→ Task instructions
Please reproduce the rows from the beginning through the line containing "table_header Maximum population", substituting "Locate" for "Identify" and leaving everything else untouched.

→ Available data
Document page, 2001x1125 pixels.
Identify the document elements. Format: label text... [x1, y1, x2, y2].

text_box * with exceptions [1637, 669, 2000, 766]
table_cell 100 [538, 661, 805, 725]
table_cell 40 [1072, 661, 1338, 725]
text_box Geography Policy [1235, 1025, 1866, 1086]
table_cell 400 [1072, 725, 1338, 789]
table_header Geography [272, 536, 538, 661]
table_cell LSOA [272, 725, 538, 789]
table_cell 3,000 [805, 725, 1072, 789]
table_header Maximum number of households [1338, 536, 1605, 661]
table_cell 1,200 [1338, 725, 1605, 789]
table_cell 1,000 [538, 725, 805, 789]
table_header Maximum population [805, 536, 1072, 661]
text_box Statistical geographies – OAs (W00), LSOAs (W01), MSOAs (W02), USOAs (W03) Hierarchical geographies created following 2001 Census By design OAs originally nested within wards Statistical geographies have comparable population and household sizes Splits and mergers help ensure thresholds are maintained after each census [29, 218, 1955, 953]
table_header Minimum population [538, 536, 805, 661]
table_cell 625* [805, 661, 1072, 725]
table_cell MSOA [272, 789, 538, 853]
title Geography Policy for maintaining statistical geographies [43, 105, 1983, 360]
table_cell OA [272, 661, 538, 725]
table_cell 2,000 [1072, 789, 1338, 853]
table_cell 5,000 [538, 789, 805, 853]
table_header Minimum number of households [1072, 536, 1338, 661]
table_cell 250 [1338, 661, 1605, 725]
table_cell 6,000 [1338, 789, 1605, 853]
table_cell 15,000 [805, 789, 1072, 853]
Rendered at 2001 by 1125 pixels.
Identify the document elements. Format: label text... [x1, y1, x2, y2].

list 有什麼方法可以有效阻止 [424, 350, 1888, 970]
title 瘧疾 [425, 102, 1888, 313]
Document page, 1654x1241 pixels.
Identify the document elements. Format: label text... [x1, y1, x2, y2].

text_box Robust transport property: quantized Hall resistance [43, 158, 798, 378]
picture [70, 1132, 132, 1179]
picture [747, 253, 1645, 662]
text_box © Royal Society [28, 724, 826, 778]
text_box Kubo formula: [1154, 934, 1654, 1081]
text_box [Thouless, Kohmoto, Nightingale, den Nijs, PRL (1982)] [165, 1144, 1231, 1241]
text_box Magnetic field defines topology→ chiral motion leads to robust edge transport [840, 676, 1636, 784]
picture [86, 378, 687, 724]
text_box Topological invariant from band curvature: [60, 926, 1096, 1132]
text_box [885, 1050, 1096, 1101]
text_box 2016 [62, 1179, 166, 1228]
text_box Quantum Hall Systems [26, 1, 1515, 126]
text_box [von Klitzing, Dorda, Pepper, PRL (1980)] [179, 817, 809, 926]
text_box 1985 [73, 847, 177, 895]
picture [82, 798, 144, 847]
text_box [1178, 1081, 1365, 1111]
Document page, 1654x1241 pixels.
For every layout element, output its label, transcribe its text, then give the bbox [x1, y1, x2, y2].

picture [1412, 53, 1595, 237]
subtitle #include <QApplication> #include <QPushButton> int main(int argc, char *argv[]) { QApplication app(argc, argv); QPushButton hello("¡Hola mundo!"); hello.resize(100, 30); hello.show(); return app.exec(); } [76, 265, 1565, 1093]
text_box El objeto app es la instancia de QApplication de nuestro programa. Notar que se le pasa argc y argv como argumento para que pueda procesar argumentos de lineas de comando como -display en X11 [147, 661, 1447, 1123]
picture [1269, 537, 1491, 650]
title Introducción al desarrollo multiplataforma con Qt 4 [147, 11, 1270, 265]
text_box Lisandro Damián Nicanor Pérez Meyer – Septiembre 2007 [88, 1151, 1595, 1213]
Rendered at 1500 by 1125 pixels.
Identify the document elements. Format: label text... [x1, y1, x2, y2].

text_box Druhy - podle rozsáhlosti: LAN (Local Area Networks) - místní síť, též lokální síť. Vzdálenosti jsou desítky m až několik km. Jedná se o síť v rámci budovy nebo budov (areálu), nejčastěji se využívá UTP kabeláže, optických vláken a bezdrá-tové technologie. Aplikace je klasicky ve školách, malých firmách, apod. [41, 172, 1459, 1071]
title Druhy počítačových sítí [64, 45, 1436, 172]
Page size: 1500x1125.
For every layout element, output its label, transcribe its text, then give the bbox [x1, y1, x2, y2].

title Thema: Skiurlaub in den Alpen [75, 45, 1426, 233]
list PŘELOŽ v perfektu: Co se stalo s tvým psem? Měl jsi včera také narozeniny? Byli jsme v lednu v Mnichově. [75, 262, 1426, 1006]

→ The output
Document page, 2001x1125 pixels.
Locate the document elements. Format: label text... [x1, y1, x2, y2].

text_box * with exceptions [1637, 669, 2000, 766]
table_cell 100 [538, 661, 805, 725]
table_cell 40 [1072, 661, 1338, 725]
text_box Geography Policy [1235, 1025, 1866, 1086]
table_cell 400 [1072, 725, 1338, 789]
table_header Geography [272, 536, 538, 661]
table_cell LSOA [272, 725, 538, 789]
table_cell 3,000 [805, 725, 1072, 789]
table_header Maximum number of households [1338, 536, 1605, 661]
table_cell 1,200 [1338, 725, 1605, 789]
table_cell 1,000 [538, 725, 805, 789]
table_header Maximum population [805, 536, 1072, 661]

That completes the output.